TASK OBJECTIVE:
Reproduce every line of text in the material below word for word, leaving the pictures out of your answer.

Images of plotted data
[Start of Attachment]
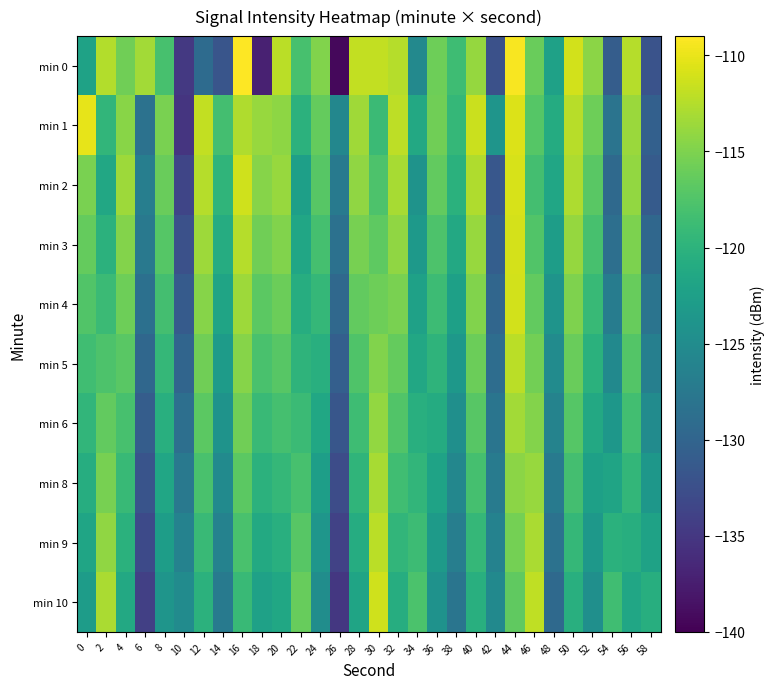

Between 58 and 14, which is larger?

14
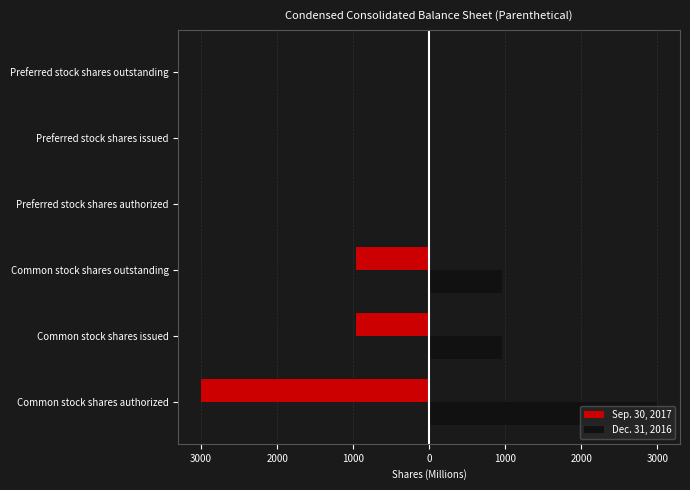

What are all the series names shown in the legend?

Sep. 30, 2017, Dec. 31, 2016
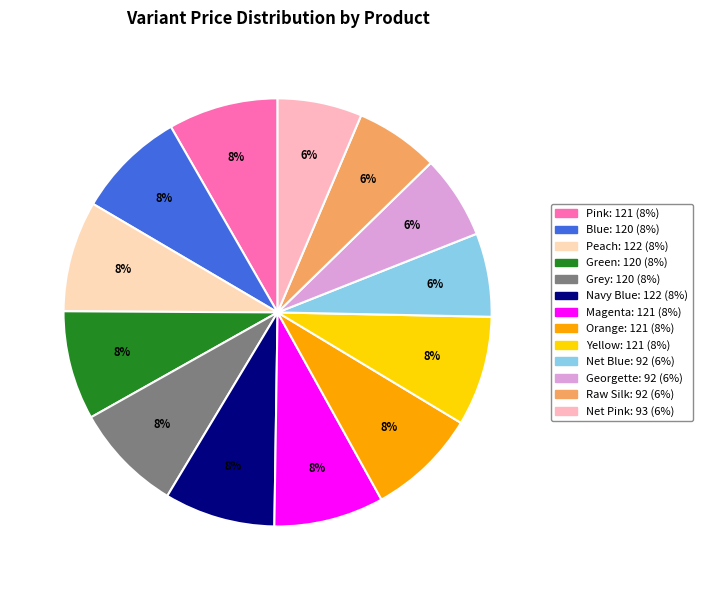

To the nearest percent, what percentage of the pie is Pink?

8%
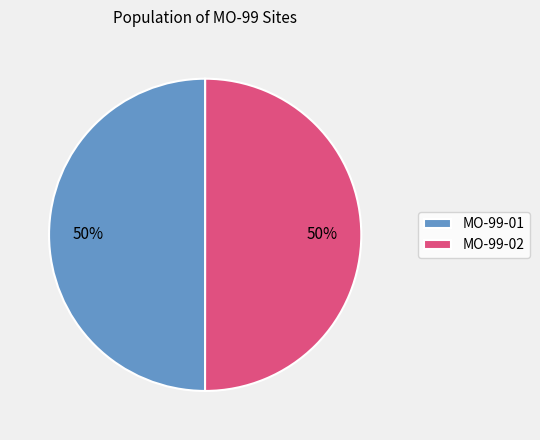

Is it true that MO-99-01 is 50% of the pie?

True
[End of Attachment]
EXERCISE ANSWER:
Between 58 and 14, which is larger?

14

What are all the series names shown in the legend?

Sep. 30, 2017, Dec. 31, 2016

To the nearest percent, what percentage of the pie is Pink?

8%

Is it true that MO-99-01 is 50% of the pie?

True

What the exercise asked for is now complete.